Last week, the House voted on an amendment that stated the following: "Congress accepts the scientific findings of the Environmental Protection Agency that climate change is occurring, is caused largely by human activities, and poses significant risks for public health and welfare."
The amendment was voted down. One Republican - just one - voted to support the amendment. That would be Washington State's Dave Reichert, who represents Seattle's high-tech eastern suburbs.

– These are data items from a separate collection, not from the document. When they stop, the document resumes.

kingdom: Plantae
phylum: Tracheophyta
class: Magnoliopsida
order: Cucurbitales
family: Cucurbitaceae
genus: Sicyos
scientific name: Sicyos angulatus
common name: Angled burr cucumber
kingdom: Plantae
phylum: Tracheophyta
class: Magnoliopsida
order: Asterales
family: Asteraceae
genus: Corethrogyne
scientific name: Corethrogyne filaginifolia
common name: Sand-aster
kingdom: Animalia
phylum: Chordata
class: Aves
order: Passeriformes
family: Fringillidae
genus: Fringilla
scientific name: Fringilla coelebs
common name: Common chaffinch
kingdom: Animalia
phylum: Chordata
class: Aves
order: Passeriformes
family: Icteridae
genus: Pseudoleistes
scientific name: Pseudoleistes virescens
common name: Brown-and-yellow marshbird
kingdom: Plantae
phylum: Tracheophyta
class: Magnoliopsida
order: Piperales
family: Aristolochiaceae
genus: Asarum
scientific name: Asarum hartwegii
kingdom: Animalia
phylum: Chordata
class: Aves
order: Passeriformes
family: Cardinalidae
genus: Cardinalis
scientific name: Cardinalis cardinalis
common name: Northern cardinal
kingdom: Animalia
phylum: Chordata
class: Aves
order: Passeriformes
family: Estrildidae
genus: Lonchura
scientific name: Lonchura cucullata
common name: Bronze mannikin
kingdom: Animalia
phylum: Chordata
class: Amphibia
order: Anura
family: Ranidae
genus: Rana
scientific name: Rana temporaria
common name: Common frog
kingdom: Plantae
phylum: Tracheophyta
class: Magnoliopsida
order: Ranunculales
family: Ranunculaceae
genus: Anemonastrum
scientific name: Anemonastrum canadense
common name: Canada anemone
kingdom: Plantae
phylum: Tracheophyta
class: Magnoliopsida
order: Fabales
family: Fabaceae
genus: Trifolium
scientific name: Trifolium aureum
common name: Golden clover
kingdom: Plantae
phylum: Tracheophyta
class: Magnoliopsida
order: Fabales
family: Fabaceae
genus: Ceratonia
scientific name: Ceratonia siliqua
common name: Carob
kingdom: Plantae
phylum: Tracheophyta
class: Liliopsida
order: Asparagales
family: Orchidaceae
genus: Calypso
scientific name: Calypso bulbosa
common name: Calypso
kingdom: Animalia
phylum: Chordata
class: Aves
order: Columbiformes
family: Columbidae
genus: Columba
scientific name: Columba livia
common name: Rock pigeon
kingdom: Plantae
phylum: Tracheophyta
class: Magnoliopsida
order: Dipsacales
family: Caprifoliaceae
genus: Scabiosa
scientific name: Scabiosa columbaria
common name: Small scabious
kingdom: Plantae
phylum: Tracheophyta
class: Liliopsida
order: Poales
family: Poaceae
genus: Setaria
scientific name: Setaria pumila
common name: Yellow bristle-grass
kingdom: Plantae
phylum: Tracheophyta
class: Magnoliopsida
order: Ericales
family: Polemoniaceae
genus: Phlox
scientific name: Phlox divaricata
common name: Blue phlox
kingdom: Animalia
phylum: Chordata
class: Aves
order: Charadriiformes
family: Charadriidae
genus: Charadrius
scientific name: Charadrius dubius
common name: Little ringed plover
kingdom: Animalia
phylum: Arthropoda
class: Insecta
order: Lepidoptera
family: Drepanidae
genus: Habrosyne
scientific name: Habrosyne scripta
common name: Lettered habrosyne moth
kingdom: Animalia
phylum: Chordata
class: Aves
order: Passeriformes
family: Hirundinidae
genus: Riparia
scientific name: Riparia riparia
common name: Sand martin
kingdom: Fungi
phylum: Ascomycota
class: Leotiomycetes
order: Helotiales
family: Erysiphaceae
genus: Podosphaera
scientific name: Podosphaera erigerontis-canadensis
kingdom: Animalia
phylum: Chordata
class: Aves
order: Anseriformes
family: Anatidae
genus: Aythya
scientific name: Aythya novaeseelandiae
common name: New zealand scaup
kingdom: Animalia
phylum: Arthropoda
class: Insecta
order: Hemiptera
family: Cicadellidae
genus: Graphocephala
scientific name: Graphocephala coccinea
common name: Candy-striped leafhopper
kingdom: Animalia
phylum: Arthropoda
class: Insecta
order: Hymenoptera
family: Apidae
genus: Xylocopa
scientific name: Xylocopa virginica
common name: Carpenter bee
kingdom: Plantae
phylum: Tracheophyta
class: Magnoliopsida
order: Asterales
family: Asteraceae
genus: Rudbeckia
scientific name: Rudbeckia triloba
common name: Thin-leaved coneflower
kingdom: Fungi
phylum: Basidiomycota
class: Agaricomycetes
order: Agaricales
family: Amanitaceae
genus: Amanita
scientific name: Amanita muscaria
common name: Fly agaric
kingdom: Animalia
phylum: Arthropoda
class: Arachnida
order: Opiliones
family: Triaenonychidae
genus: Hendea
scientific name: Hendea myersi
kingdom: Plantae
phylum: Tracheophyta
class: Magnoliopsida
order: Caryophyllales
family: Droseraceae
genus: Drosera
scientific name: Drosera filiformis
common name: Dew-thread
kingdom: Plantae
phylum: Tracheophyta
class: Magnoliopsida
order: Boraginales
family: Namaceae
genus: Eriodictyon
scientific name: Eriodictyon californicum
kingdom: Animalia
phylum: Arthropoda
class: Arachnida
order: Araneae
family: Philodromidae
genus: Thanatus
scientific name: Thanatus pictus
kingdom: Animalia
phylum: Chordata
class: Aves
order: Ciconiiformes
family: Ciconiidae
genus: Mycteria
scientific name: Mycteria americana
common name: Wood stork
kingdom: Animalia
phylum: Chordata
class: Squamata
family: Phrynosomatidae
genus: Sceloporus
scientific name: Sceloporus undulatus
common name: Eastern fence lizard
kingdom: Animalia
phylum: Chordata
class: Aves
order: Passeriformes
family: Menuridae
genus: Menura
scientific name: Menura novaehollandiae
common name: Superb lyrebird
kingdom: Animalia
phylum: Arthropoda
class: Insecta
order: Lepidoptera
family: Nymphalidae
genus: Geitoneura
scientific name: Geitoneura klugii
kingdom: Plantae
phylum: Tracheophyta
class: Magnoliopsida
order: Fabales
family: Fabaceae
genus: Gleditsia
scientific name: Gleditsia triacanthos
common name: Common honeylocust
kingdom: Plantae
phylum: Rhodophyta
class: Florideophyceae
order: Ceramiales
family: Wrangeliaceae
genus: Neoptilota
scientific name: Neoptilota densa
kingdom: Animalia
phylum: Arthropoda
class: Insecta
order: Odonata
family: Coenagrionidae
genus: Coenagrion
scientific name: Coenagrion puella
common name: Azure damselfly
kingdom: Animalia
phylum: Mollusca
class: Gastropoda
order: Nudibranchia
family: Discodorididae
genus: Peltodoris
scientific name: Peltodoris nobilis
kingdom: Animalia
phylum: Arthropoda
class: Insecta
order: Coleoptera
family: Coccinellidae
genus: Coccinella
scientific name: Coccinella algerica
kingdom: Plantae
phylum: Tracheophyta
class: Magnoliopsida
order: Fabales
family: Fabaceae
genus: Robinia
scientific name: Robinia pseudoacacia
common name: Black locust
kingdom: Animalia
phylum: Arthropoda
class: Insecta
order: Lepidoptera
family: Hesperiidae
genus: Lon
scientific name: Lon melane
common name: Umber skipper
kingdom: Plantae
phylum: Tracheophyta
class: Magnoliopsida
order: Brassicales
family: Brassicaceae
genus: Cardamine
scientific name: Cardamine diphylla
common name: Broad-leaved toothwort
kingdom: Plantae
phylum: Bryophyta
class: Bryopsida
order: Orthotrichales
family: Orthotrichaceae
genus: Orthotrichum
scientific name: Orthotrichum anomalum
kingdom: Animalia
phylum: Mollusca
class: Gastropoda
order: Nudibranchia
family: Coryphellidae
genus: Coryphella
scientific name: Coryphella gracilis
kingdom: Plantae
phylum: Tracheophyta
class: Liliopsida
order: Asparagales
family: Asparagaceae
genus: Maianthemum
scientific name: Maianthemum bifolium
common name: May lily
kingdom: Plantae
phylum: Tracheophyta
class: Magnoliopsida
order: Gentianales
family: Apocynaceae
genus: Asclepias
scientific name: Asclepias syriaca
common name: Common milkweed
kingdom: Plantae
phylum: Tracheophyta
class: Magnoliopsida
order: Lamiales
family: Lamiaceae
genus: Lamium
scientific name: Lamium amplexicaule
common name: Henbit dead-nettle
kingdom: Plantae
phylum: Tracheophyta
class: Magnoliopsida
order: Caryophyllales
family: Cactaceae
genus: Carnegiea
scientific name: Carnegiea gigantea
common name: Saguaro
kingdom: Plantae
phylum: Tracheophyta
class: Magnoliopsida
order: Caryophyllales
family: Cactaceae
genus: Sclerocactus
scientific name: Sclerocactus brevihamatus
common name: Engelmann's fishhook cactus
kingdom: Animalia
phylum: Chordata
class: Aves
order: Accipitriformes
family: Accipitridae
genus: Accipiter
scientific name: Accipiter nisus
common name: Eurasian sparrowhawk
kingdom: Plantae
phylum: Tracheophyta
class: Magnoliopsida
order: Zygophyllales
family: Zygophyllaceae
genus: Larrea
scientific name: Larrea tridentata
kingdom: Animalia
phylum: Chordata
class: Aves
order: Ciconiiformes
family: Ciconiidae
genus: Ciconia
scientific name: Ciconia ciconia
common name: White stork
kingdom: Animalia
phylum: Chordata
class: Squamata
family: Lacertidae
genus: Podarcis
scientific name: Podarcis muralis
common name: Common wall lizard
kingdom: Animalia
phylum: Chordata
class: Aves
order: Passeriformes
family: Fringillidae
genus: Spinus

A few years ago, I arranged for Reichert to receive a briefing on climate science from University of Washington scientists. Don't give me any credit, however. For Reichert, a former homicide detective and county sheriff, facts matter. Ideology must bow to the reality of facts. Too many of Reichert's airy-fairy colleagues on Capitol Hill think the opposite.
So, what was the significance of this vote? Does it mean that congressional Republicans are prone to trafficking in nonsense? Do they believe in unicorns and forest sprites? Do they think that the moon is made of green cheese and that the sun is a ball of bubbling fondue? Do they have maps in their offices emblazoned with the warning "here be dragons" over remote parts of the ocean?
Not necessarily. The vote on the amendment was just another partisan food fight in an institution that a recent Washington Post article likened to an insular, bizarre tribe whose members spend a great deal of time taunting each other.
It didn't help that the amendment was sponsored by California Democrat Henry Waxman, a partisan's partisan who proposed the amendment in a cheeky maneuver to put Republicans on the spot. It also didn't help that the amendment credited the scientific findings to EPA, which holds the central seat of perdition in the Tea Party's imaginary fever swamp of incipient tyranny. I would have credited the findings to the National Academy of Sciences. Give congressional Republicans a chance to vote against Waxman and EPA in one fell swoop, and they're likely to take it, even if the amendment included language praising motherhood, puppies, and lollipops.
It's telling that two of the three Democrats who opposed the amendment have bones to pick with EPA: Minnesota's Collin Peterson, a devoted friend of Big Corn, and West Virginia's Nick Rahall, a coal ally who thinks that blowing up mountains is an economic development strategy.
Still, there is no excuse for Congress to cast its lot with scientific illiteracy for the sake of scoring political points that few outside the Beltway give a rat's patooty about.
The tragedy is that the politicization of climate science has been taken to such extremes. More broadly, partisanship has reached such toxic levels that lawmakers let governing play second fiddle to pandering to all-or-nothing base voters who toss and turn at night, worrying that somewhere, some congressman might agree with a member of the other party.